Exercício 1 | No texto sobre os transportes no sul de Santa Catarina, qual projeto de estrada de ferro é chamado de fracassado?
Exercício 2 | Estenda o texto sobre os transportes no sul de Santa Catarina, começando logo depois da última frase.

Trecho do texto |
※
Aproximando-se de uma história econômica o artigo: Vias de comunicação e meios de transporte no sul de Santa Catarina 1850 –1950, discute a inserção das vias de comunicação e dos meios de transporte na região sul de Santa Catarina entre 1850 e 1950. Privilegia duas modalidades de transporte dentro de quatro tipos de iniciativas: a) o projeto fracassado da Estrada de Ferro Dom Pedro I e a construção da Estrada de Ferro Don a Tereza Cristina; b) a navegação marítima a vapor, representada pela Companhia Catarinense de Navegação a Vapor e pela Empresa Nacional de Navegação Hoepcke, e navegação fluvial, evidenciando o projeto do canal de navegação entre Laguna e Porto Alegre. Na peculiaridade dos transportes no sul de Santa Catarina materializou-se o modelo geral do sistema de transporte no Brasil, cuja marca foi a “lentidão”.
※
Amostra de dados |

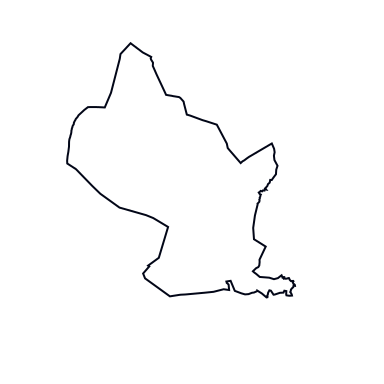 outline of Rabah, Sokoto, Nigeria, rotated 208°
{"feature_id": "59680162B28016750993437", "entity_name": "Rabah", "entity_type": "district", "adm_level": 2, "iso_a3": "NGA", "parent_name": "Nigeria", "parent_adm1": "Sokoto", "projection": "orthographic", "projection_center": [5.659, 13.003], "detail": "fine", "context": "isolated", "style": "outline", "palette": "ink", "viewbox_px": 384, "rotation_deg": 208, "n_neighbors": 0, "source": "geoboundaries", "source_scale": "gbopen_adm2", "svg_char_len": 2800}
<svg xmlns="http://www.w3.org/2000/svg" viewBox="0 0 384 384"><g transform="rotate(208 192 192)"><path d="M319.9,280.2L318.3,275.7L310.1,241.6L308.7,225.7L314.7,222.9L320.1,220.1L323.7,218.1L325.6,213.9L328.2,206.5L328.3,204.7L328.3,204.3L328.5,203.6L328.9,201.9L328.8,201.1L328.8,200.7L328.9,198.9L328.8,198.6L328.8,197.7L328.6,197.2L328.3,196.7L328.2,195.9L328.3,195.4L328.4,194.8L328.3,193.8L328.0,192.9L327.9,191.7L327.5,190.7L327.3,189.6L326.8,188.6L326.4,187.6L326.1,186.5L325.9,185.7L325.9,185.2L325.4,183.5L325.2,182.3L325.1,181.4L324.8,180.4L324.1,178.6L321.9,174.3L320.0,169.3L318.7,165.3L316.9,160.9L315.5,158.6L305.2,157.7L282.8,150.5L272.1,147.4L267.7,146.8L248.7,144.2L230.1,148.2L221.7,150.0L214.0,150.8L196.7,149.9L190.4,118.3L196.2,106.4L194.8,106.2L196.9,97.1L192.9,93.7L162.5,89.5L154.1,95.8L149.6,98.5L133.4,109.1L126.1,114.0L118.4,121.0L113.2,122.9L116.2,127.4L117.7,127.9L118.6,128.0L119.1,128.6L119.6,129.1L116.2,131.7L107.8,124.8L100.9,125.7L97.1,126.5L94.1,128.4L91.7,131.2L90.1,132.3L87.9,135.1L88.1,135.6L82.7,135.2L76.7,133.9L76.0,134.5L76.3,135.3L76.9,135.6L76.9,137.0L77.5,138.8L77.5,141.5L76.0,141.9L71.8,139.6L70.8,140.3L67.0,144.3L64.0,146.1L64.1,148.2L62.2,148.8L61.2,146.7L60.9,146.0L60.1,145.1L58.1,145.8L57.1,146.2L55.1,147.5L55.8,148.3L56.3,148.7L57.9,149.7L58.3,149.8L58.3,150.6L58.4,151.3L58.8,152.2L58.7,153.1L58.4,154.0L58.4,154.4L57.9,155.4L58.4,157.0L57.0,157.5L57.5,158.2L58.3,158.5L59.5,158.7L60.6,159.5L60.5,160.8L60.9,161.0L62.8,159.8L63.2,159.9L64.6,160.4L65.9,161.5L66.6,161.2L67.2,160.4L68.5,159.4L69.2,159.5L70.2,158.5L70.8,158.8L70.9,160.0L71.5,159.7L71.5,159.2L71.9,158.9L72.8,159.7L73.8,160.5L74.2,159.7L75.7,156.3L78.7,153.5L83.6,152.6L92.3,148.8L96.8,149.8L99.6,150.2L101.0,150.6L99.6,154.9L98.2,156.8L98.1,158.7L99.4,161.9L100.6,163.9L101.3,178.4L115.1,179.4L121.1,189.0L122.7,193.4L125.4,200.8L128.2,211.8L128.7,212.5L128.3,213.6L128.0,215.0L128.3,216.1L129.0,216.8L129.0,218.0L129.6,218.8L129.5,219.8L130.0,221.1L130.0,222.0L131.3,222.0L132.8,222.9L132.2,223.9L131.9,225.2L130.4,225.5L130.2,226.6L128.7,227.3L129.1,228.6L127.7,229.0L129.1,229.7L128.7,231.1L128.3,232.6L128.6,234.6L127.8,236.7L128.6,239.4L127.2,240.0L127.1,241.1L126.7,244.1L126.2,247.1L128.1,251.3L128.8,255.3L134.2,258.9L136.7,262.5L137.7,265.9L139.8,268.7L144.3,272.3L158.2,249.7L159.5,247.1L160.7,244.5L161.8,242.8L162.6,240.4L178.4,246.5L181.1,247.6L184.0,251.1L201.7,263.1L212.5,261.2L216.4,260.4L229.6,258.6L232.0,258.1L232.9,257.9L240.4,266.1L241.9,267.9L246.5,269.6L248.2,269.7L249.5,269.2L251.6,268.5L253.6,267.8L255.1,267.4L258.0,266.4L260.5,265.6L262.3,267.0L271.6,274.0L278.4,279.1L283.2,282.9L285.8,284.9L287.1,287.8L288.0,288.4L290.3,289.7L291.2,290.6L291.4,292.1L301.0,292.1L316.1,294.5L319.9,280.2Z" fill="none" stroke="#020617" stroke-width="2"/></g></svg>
※
Resposta escrita 1 | O projeto da Estrada de Ferro Dom Pedro I.

Resposta escrita 2 |
Contribuição significativa, o artigo A Construção da Identidade Nacional Brasileira: necessidade e contexto, muito embora divergente no que se refere à dimensão temporal do Dossiè, está adequado ao espírito da revista, no sentido de contemplar trabalhos de pós-graduandos. Este artigo analisa o processo de construção da identidade nacional brasileira, no século XIX, ressaltando a sua posição estratégica, em meio a uma crise política presente no Brasil do pós-independência, abordando a situação política que suscitou a alguns intelectuais do período a pensarem a questão do estatuto da jovem nação, elencando e elegendo elementos e dados referenciais para representar aquela identidade pretendida.
As considerações historiográficas, como uma contribuição no âmbito da escravidão no Brasil, em especial um universo singular, qual seja a atividade de resistência à escravidão no Estado brasileiro do Maranhão, são apresentadas sob o título Por Esses Campos e Caminhos: resistência à escravidão em Alcântara – MA e apresentam os resultados de análise de documentos investigados em cartórios da cidade de Alcântara, os quais podem ser uma contribuição no processo de configuração de áreas de quilombos e quilombolas.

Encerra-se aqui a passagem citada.